Grundlagen

Die Homöpathie ist eine der großen Heilmethoden der Alternativmedizin. Sie geht zurück auf ihren Begründer, den Arzt Samuel Hahnemann. Ende des 18. Jahrhunderts begann er, die Homöopathie zu entwickeln. Deren Grundidee lautet “Similia similibus curentur” (= Ähnliches wird durch Ähnliches geheilt).
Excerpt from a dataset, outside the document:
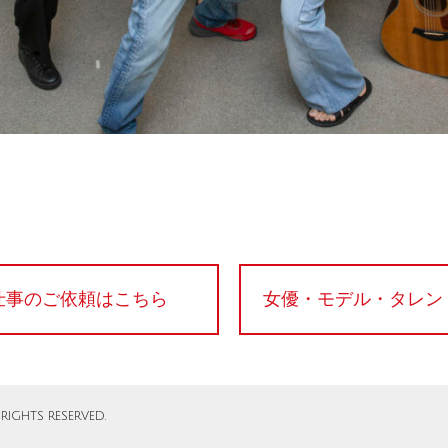
仕事のご依頼はこちら
女優・モデル・タレン
RIGHTS RESERVED.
Was es mit dieser Ähnlichkeit auf sich hat, kann man sich anhand eines Beispiels vorstellen. Die meisten kennen den Zustand, wenn man zuviel Kaffee getrunken hat. Der Puls steigt an, man wird unruhig, einschlafen wird schwieriger etc. Umgekehrt kann Kaffee, der als homöopathisches Mittel aufbereitet wird (=Coffea) helfen, wenn Menschen über Schlafstörungen mit Unruhe und hohem Puls klagen, auch wenn die Ursache wo ganz anders liegt, als bei übermäßigem Kaffeekonsum. Es geht nur um die Ähnlichkeit der Symptome; je ähnlicher, desto besser ist die Wirkung.

Homöopathische Mittel kann man aus allen möglichen Substanzen herstellen, es gibt inzwischen tausende davon. Die Aufgabe des Homöopathen ist es, die Mittel für den Patienten herauszusuchen, deren Bild seinen Beschwerden am ähnlichsten sind.

Um ein homöopathisches Mittel herzustellen, wird der Rohstoff je nach Substanz zunächst zu einer Urtinktur verarbeitet oder mit Milchzucker zu einem Pulver verrieben. im Anschluss potenziert man das Mittel, das heißt, dass man es bei jedem Schritt stark verdünnt und anschließend verschüttelt. Als Beispiel: Coffea C200 bedeutet, die Ursubstanz ist Kaffee, und dieser wurde 200x im Verhältnis 1:100 verdünnt und jedesmal im Anschluss 100x auf einen Gegenstand geschlagen. Je höher die Zahl, desto stärker ist die Wirkung des Mittels. Chemisch gesehen ist es letztlich nicht zu verstehen, warum die Homöopathie wirkt. Es fehlt uns (noch) die Ebene, auf der wir das nachweisen können. Ich nehme das mit einem gewissen Achselzucken hin. Solange sie wirkt, reicht mir das.

Homöopathie kann vielseitig eingesetzt werden. Leichtere akute Erkrankungen kann man als Laie oftmals gut selbst behandeln. Für schwerere und auch chronische Erkrankungen ist es aber sinnvoll, einen erfahrenen Homöopathen hinzuzuziehen.